I’ve slumped.
Sometimes I’m going along really well, writing, reading, editing, that I can’t imagine not continuing on that path forever. Then, all of a sudden, I stop, unable to figure out what happened. Well, summer happened. Going on vacation happened. A stream of people visiting me happened. Still, I have time. If I really cared about writing, wouldn’t I find a few pockets here and there to scribble something furtively down?
The answer, it seems, is no.
I read a book last week, plenty of recommendations on the cover, write-ups in The Globe and Mail, and just felt like shit afterwards. As I flipped the pages, I thought to myself I write better than that. As I read each page, I felt like grabbing a pen and marking up where the story needed edits (I was reading on my iPad so I refrained). When I got to the end and saw how many of the stories had been published elsewhere, including in fancy literary journals that, as of yet, have not accepted my stuff, I got angry. How can these stories, with inconsistent voices, over-expositioned, and obvious narrative be published while I languish here, unloved and unpublished? I asked myself. I stomped around our rental cottage. I yelled at Geoff how unfair it was.
Geoff reminded me that I had been published – just not a book. And he reminded me we don’t live in a meritocracy. It doesn’t matter if my stuff is better (as amorphous and vague as that can be for fiction). People aren’t published over other people because they are better. People get published because of talent, connections, being in the right place at the right time, knowledge, bribes, favours, and mostly luck.

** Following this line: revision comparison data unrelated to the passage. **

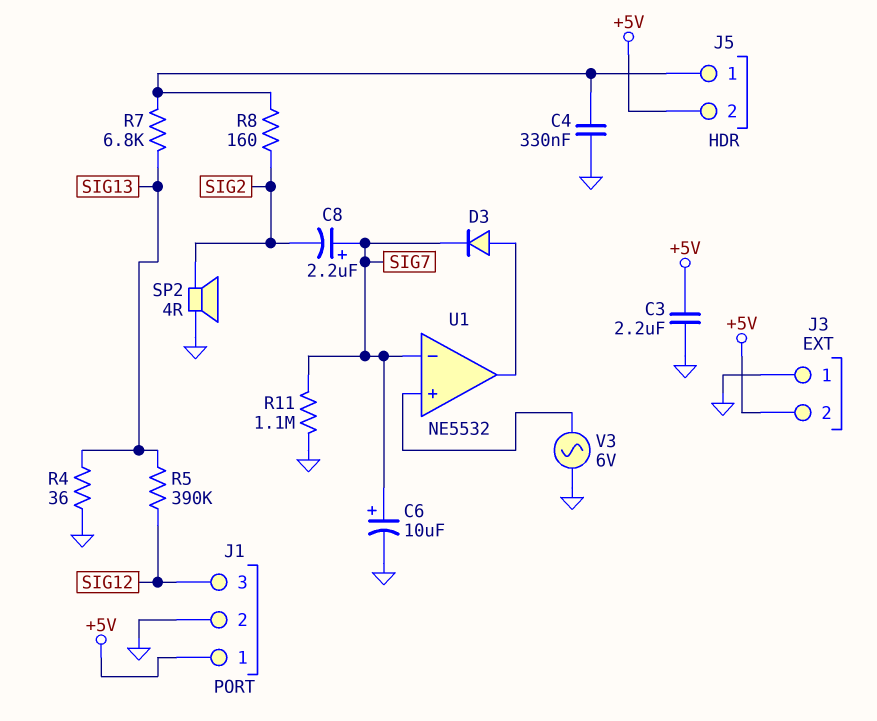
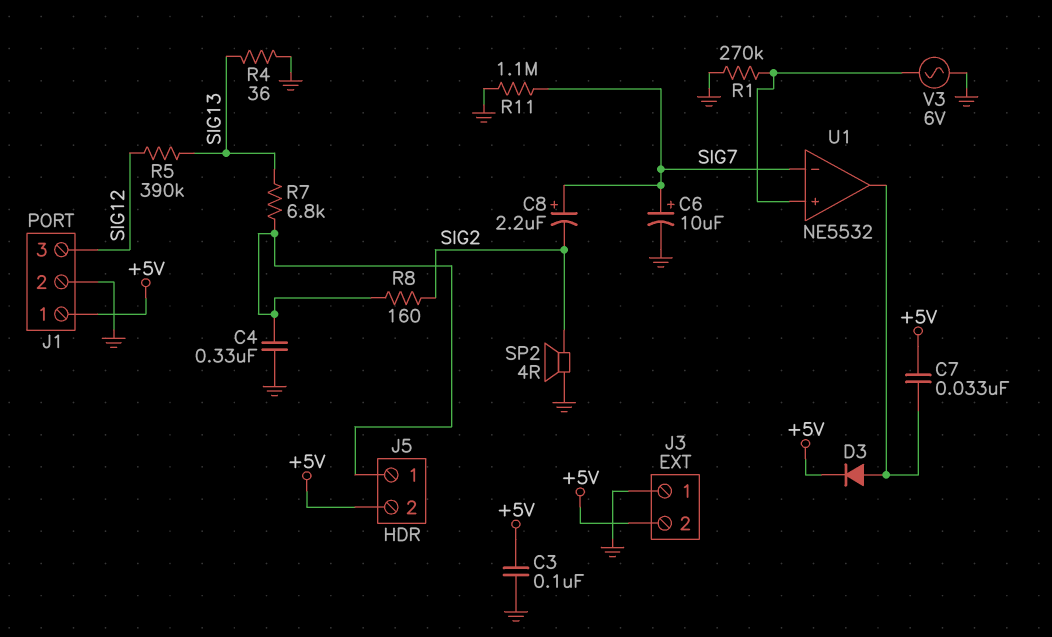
C3: 2.2uF (+5V, GND) -> 100nF (+5V, GND)
C7: none -> 33nF (+5V, U1/out)
D3: diode (A U1/out, K SIG7) -> diode (A U1/out, K +5V)
R1: none -> 270k (GND, U1/in+)

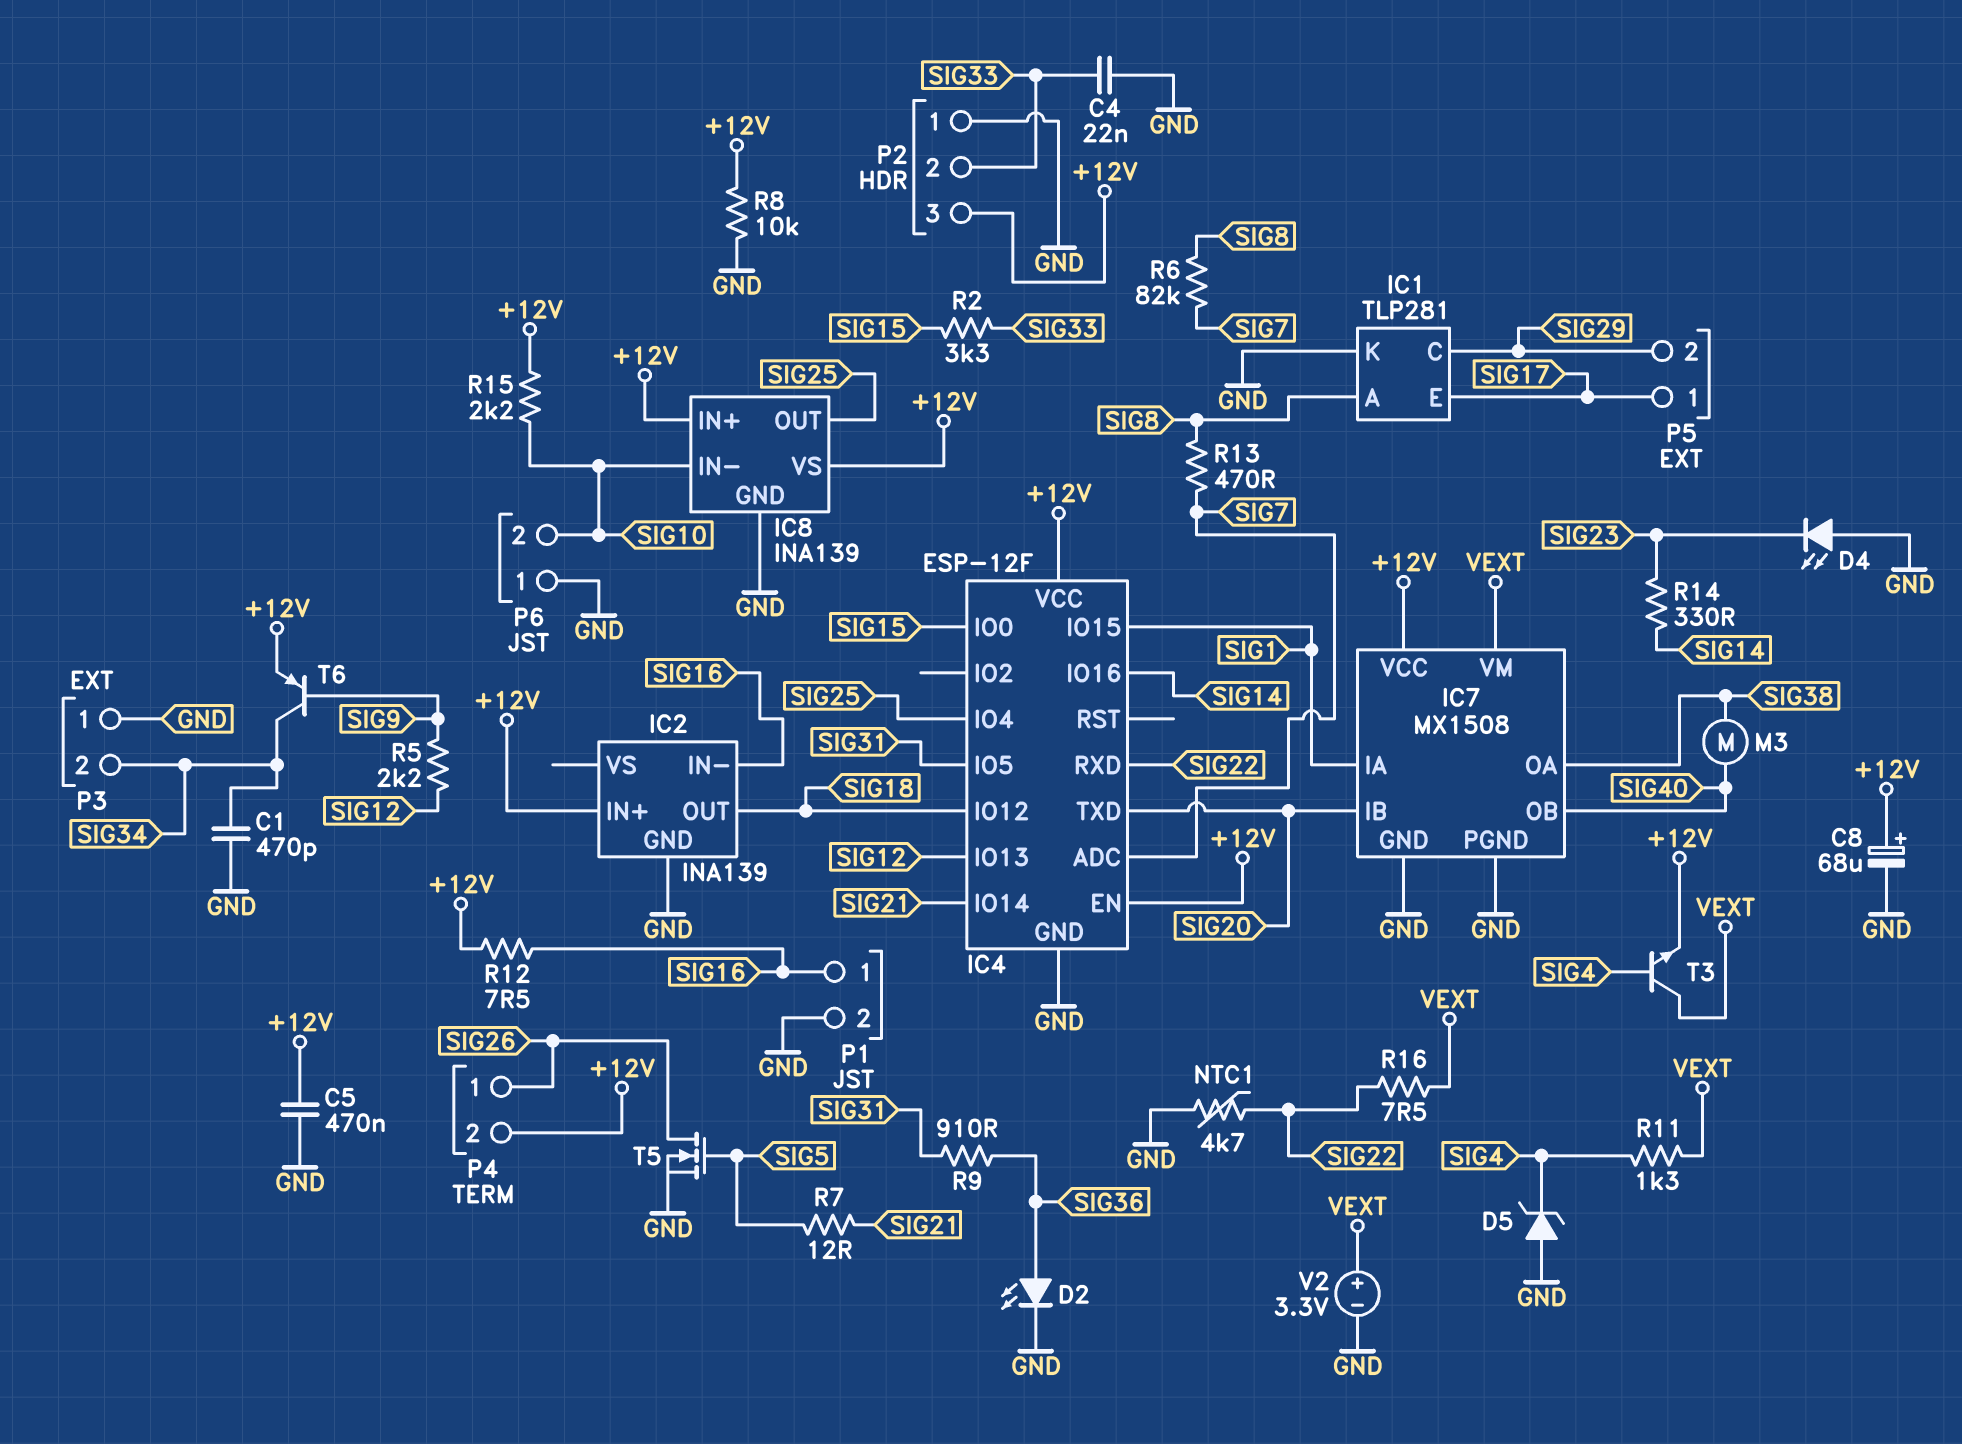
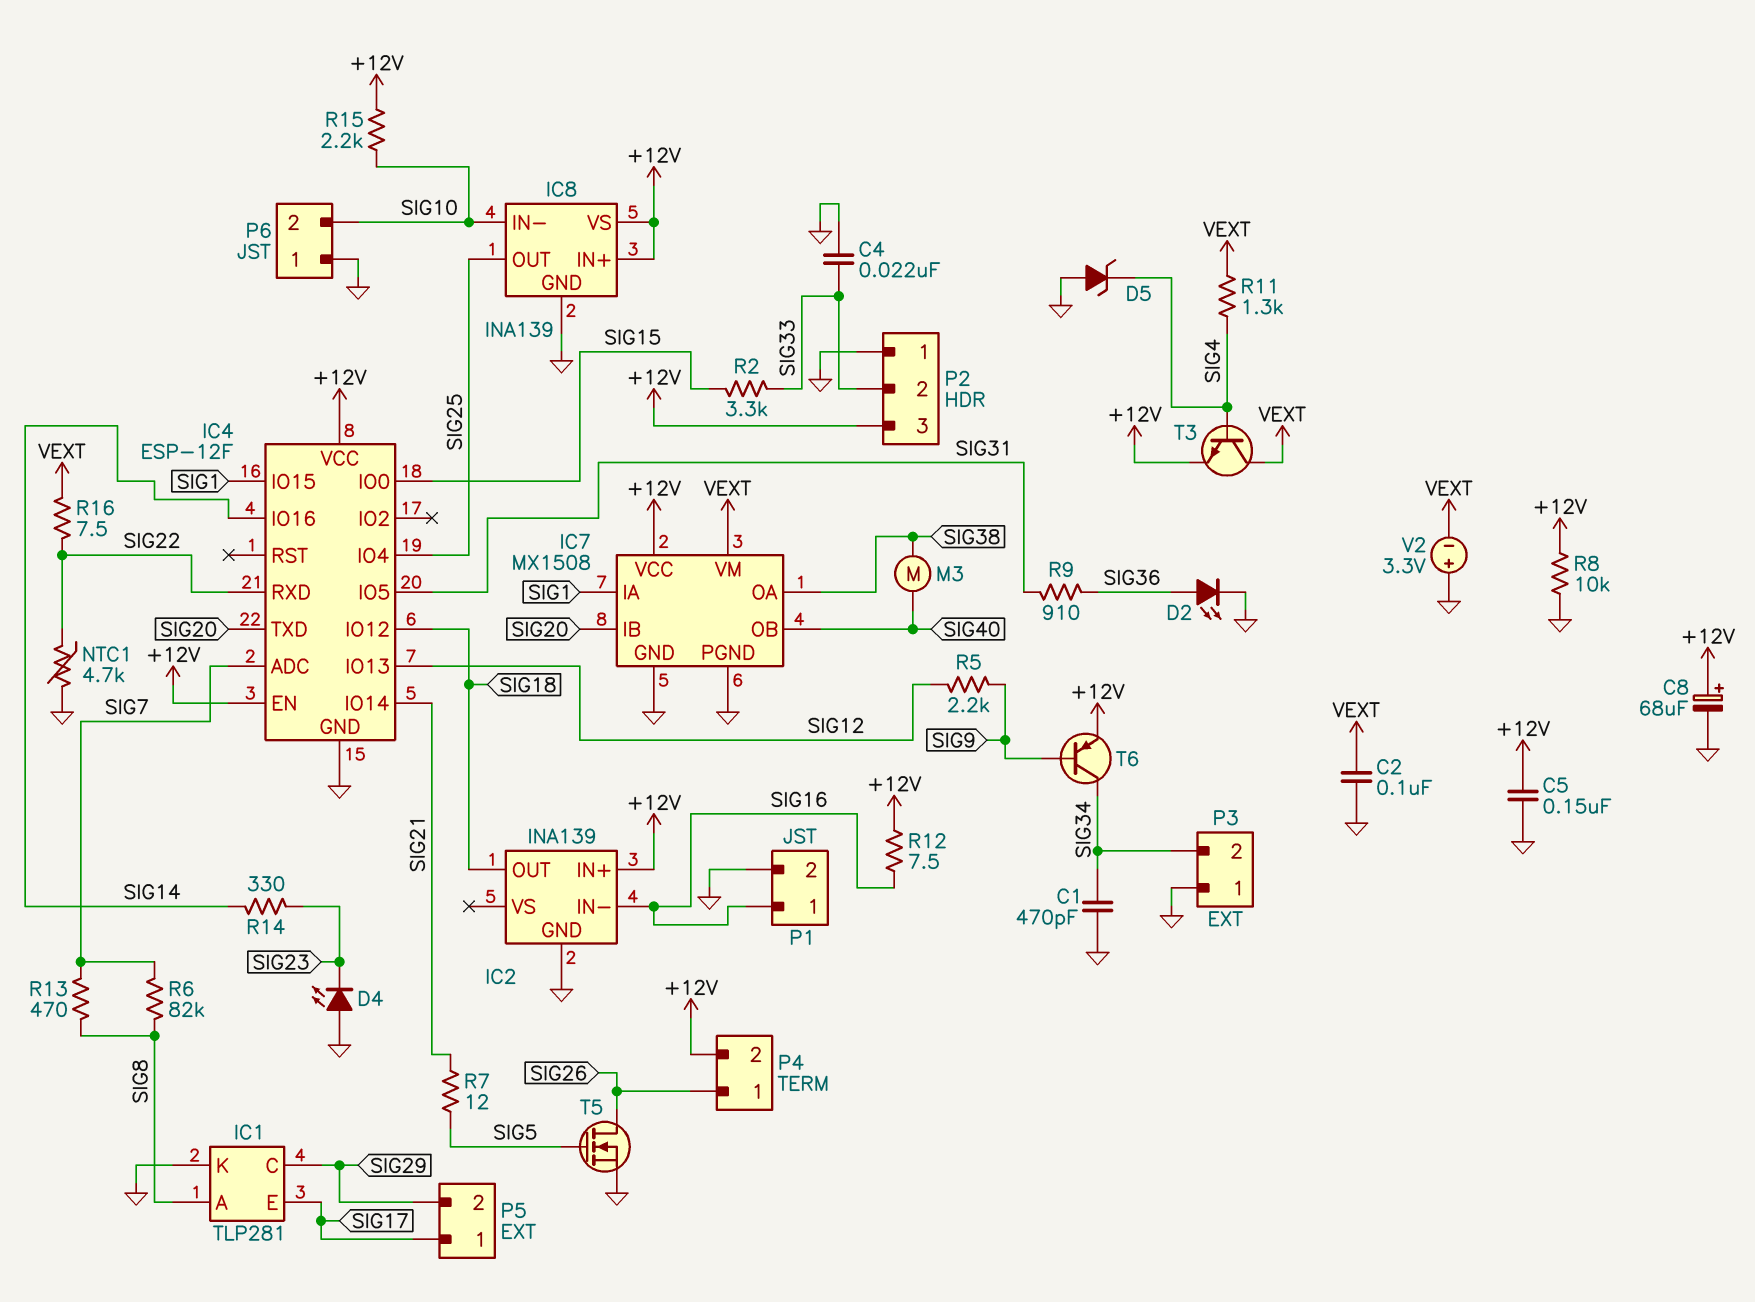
C2: none -> 100nF (GND, VEXT)
C5: 470nF (+12V, GND) -> 150nF (+12V, GND)
V2: 3.3V (plus VEXT, minus GND) -> 3.3V (plus GND, minus VEXT)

And, of course, I haven’t been writing much. I can’t really expect celebrity to fall into my lap when my body of work is negligible. I can’t be a writer if I don’t write.
I’m trying to unslump (inflate?). My course starts in September. I was accepted into an online writing group. So I’ll have accountability. Still, something inside me still nags me quietly to give up. Sometimes when this happens, I suddenly get an acceptance that buoys me back up. Other times, I have to make myself work on my own. I think it is one of those other times.